Communalisation of strongman politics
The early 1990s saw the strongman idiom being infused with communalism. Raghuraj Pratap Singh, Brij Bhushan Sharan Singh and Om Prakash Paswan emerged as strongmen politicians aligned with Hindutva and embodied the social desire for partisan governance at the local level.
The Gorakhnath Math was already a seat of Hindutva and an active participant in electoral politics. It had produced a line of popular monk-politicians who espoused Hindutva politics even before 1947. Adityanath brought the element of street power and the strongman style to the mix when he founded the Hindu Yuva Vahini outfit in 2002.
In the public eye, Adityanath was not personally associated with private accumulation of wealth even though he presided over the considerable estate of the math, and members of the Vahini reportedly bagged profitable contracts.
Nor was Adityanath seen as a saintly ascetic. His vigilante organisation took control over several aspects of the socio-economic life of Gorakhpur and surrounding districts. In police records, it was routinely referred to as a “defiant” group, always looking to give developments a communal colour.
Strongman politicians enjoyed popularity in neighbourhoods and among sections whose interest and symbolic power they claimed to represent, while everyone else saw them as criminals. As a consequence, they posed calculated risks for political parties. This led to the curious phenomenon of bāhubali figures being popular in pockets and among sections – but unpopular at large.
However, the rising popularity of Hindutva enabled Adityanath to overcome this image trap. The desire for partisan governance, which was limited to the strongman’s “influence” over a smaller region now had the machinery of an entire state at its disposal.
The adoption and normalisation of violent methods, such as the police encounter and the demolition by the state for the pleasure of viewers has meant that they are now routinely demanded by ruling party leaders and its supportive public.

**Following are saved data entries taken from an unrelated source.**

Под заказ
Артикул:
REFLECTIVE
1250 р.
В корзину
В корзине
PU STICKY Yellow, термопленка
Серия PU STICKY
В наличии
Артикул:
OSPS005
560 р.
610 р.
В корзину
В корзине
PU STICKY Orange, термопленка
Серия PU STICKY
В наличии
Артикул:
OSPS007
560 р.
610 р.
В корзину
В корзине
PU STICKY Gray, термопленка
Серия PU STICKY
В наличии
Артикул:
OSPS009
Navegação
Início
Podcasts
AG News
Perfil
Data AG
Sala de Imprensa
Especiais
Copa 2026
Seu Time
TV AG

This sealed Atiq Ahmed’s fate as well as how he would meet it.
Demolishing the old?
In the aftermath of Ahmed’s killing, Adityanath rounded off his war on the “mafia” asserting that Uttar Pradesh will now be known for “development through airports, highways” and for religious festivals.
This was a reference to how Uttar Pradesh under Adityanath, through unprecedented budgetary spending, has brought big infrastructure to the heart of major cities, with Metro rail systems already functioning in Kanpur, Agra and Meerut and proposed in Allahabad, Gorakhpur, Varanasi and Bareilly.

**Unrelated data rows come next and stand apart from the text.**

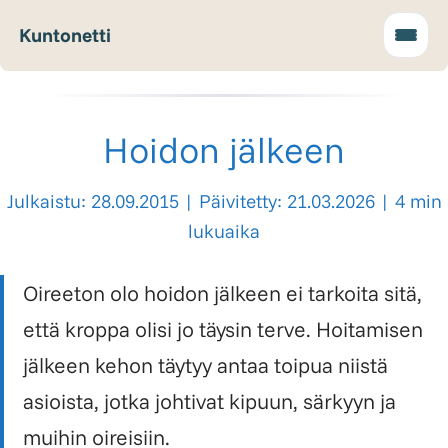
Kuntonetti
Hoidon jälkeen
Julkaistu: 28.09.2015
|
Päivitetty: 21.03.2026
|
4 min
lukuaika
Oireeton olo hoidon jälkeen ei tarkoita sitä,
että kroppa olisi jo täysin terve. Hoitamisen
jälkeen kehon täytyy antaa toipua niistä
asioista, jotka johtivat kipuun, särkyyn ja
muihin oireisiin.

This new infrastructural vision is no longer limited to building highways or bridges but thinks in terms of massive mobility corridors. This is the vision that informs the infrastructural reshaping of religious centres, which are being developed as sites for the extravagant celebration of Hindutva pride. The Kashi Vishwanath Corridor, the proposed Ram Janmabhoomi Corridor and preparations for the Maha Kumbh in Prayagraj are cases in point.
The razing of private property by the strongman with the demolition machine – “bulldozer baba” – and the televised murders of strongman politicians not aligned to the BJP are an expression of Hindutva violence. But they are simultaneously portrayed as a belittling of neighbourhood or region-based power and symbols of private capital accumulation.
The strongman mode of governing now draws its popularity not only from Hindutva and extra-judicial justice but also from its alignment with the impulses of big capital showcased in massive infrastructure projects of mobility and colossal corridors of religious pride.
Amitanshu Verma is a PhD in political science from Jawaharlal Nehru University, and a researcher at the Centre for Financial Accountability, New Delhi.